Ø Por último, en el contrato de esponsorización, la colaboración que el esponsorizado se compromete a realizar en la publicidad del espónsor se inserta en la última fase del proceso de la comunicación publicitaria (la difusión del mensaje); y esto mismo es lo que sucede en el contrato de difusión publicitaria, en el que el medio interviene en la fase terminal de la comunicación al público.
EL CONTRATO DE ESPONSORIZACIÓN Y EL CONTRATO DE INSERCIÓN PUBLICITARIA
En la inserción publicitaria, el empresario busca la difusión y promoción publicitaria de sus productos a través de los medios masivos de comunicación y similares. Los diarios, los periódicos, la radio y la televisión, los avisos y letreros posados en las vías públicas, son medios directos de publicidad, por así decir, típicos y comunes.
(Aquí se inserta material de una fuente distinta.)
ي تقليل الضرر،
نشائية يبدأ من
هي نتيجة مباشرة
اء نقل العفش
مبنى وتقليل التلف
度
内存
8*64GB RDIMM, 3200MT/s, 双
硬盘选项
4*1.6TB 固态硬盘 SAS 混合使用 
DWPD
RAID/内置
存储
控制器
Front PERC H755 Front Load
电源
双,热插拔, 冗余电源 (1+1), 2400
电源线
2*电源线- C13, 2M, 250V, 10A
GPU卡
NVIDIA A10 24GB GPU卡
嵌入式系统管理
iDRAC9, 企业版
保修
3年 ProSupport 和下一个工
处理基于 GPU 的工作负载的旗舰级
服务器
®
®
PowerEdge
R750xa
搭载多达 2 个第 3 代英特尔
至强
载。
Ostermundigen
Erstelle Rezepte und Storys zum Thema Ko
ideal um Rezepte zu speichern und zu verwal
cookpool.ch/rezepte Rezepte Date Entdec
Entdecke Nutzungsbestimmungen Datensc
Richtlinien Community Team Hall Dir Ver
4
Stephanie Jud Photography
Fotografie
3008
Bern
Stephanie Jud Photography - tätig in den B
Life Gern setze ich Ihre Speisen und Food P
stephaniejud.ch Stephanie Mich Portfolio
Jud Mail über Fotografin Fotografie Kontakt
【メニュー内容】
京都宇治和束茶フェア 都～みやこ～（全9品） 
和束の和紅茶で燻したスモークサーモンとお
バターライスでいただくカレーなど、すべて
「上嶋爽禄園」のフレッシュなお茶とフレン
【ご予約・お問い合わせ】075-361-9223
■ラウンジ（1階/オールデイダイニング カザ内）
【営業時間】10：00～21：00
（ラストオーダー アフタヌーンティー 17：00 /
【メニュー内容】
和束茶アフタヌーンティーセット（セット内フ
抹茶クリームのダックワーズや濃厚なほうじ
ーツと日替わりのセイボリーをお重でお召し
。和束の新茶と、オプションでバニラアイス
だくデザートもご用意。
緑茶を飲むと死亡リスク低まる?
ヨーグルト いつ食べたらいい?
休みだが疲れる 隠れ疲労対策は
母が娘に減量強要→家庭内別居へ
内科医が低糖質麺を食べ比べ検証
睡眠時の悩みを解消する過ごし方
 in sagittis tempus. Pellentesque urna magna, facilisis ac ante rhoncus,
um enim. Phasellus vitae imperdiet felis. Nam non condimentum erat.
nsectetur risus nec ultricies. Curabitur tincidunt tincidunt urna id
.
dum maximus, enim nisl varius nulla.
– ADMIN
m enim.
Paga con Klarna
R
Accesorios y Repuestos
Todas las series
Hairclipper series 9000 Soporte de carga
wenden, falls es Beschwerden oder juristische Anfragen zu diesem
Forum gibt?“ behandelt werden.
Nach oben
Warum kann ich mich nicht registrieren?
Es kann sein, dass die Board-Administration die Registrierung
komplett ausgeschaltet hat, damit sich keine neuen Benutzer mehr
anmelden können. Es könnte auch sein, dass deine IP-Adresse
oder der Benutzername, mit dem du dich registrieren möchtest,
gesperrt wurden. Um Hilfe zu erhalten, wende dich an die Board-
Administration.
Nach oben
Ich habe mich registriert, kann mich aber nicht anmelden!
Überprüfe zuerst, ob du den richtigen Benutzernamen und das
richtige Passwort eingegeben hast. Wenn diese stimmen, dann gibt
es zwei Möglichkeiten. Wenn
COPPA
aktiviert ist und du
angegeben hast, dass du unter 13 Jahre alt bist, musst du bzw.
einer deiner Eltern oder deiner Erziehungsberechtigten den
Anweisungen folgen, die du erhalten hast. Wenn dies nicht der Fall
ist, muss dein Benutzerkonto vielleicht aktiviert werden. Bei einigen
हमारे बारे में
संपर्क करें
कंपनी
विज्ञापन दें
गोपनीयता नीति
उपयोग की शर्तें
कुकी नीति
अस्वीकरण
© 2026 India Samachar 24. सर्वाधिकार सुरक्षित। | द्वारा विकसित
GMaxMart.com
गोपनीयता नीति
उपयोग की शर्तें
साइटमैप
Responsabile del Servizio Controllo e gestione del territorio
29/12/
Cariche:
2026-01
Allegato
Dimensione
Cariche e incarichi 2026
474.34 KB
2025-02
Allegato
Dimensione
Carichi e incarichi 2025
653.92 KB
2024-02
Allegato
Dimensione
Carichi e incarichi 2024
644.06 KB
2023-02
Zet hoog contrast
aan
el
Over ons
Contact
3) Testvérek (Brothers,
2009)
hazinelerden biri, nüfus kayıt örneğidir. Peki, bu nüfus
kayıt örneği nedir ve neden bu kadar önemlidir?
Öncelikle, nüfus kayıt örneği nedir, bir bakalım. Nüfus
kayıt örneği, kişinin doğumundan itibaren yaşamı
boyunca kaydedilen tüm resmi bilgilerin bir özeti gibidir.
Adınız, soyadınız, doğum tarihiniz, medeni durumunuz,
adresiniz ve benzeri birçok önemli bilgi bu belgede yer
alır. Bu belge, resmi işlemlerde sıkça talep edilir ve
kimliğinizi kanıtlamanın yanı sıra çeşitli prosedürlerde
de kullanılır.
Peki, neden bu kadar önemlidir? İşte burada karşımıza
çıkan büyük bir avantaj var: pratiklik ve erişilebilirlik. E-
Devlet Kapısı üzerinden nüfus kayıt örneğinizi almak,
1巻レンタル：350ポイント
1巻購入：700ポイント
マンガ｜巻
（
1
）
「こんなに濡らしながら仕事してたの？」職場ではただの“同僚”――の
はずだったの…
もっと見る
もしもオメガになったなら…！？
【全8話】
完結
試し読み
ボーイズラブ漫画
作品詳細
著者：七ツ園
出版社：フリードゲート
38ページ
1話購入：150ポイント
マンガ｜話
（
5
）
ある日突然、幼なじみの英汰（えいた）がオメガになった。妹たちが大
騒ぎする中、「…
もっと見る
En este caso, el agente económico contrata un espacio (en los medios impresos y cartelones) o un segmento de tiempo (en la radio y televisión) para llegar al consumidor.
Los vínculos y el camino recorrido en la inserción publicitaria son, en algún modo, más numerosos y más largos, respectivamente. En efecto, el empresario contrata con una agencia publicitaria para que ésta sea quien idee la campaña; contrata con los actores que prestarán su imagen en la realización de los spots; y contrata, en última instancia, con los propietarios o concesionarios de los medios de comunicación masiva. En este recorrido, además, el empresario ha invertido fuertes sumas de dinero para saber llegar a los consumidores, creando, cuando no existe, la necesidad de adquirir el bien que produce.
Existen otros casos de inserción publicitaria que tienen menos vida. Así, los espacios que son tomados por los empresarios en los lugares en los que se llevan a cabo eventos de gran concurrencia.
La inserción publicitaria es también una teoría que se busca a través de ella explicar la naturaleza jurídica del contrato de esponsorización; sin embargo, esta teoría pretende reducir el fenómeno de la esponsorización a la simple concesión temporal de un espacio publicitario.
En definitiva, como se puede apreciar, el contrato de esponsorización mantiene semejanzas con otros contratos de publicidad igualmente novedosos, pero difiere de todos ellos en su esencia o en sus características más particulares.